- Task statement -
Copy out the rows below with "kokosolie" changed to "arganolie" and every other word left as it is. Give only the text, without the pictures.

- Records to use -
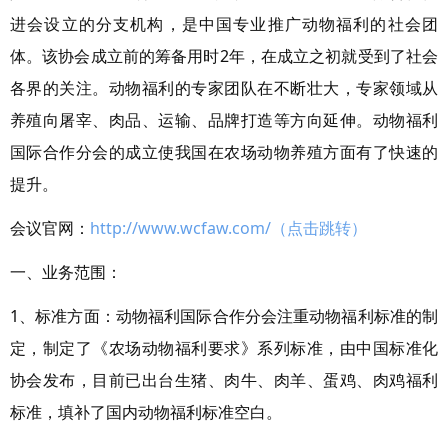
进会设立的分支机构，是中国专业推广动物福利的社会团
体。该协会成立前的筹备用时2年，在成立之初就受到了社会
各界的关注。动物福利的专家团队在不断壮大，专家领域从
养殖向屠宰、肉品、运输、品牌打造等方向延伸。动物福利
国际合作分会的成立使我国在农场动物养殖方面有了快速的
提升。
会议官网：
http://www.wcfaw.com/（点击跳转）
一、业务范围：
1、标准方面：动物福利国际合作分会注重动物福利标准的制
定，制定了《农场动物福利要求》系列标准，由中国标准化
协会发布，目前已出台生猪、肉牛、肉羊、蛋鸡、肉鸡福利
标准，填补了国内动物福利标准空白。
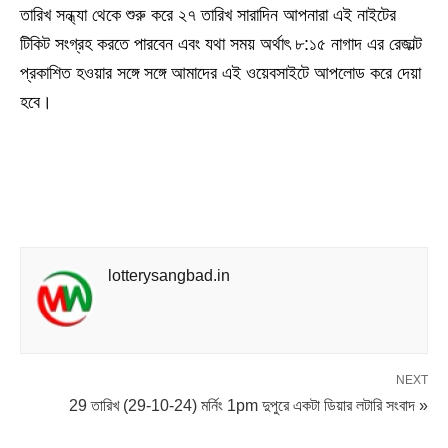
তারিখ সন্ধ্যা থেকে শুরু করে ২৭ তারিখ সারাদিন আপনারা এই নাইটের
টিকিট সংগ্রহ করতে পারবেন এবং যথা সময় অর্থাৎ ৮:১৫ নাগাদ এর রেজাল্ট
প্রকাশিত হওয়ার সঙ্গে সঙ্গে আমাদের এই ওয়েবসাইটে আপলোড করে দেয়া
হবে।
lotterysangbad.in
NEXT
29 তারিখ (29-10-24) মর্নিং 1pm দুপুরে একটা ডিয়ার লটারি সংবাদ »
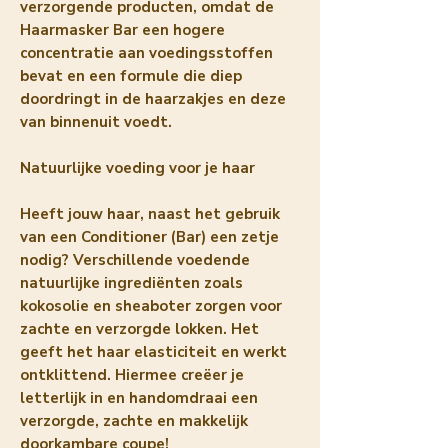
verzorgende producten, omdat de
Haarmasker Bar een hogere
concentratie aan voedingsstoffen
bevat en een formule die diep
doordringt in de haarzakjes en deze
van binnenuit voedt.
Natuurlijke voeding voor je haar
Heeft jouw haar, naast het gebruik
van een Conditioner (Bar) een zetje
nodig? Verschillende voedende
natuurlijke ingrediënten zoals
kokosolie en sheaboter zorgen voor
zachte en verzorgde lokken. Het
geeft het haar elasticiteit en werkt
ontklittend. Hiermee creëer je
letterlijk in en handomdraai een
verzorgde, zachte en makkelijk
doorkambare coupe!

- Answer to this exercise -
进会设立的分支机构，是中国专业推广动物福利的社会团
体。该协会成立前的筹备用时2年，在成立之初就受到了社会
各界的关注。动物福利的专家团队在不断壮大，专家领域从
养殖向屠宰、肉品、运输、品牌打造等方向延伸。动物福利
国际合作分会的成立使我国在农场动物养殖方面有了快速的
提升。
会议官网：
http://www.wcfaw.com/（点击跳转）
一、业务范围：
1、标准方面：动物福利国际合作分会注重动物福利标准的制
定，制定了《农场动物福利要求》系列标准，由中国标准化
协会发布，目前已出台生猪、肉牛、肉羊、蛋鸡、肉鸡福利
标准，填补了国内动物福利标准空白。
তারিখ সন্ধ্যা থেকে শুরু করে ২৭ তারিখ সারাদিন আপনারা এই নাইটের
টিকিট সংগ্রহ করতে পারবেন এবং যথা সময় অর্থাৎ ৮:১৫ নাগাদ এর রেজাল্ট
প্রকাশিত হওয়ার সঙ্গে সঙ্গে আমাদের এই ওয়েবসাইটে আপলোড করে দেয়া
হবে।
lotterysangbad.in
NEXT
29 তারিখ (29-10-24) মর্নিং 1pm দুপুরে একটা ডিয়ার লটারি সংবাদ »
verzorgende producten, omdat de
Haarmasker Bar een hogere
concentratie aan voedingsstoffen
bevat en een formule die diep
doordringt in de haarzakjes en deze
van binnenuit voedt.
Natuurlijke voeding voor je haar
Heeft jouw haar, naast het gebruik
van een Conditioner (Bar) een zetje
nodig? Verschillende voedende
natuurlijke ingrediënten zoals
arganolie en sheaboter zorgen voor
zachte en verzorgde lokken. Het
geeft het haar elasticiteit en werkt
ontklittend. Hiermee creëer je
letterlijk in en handomdraai een
verzorgde, zachte en makkelijk
doorkambare coupe!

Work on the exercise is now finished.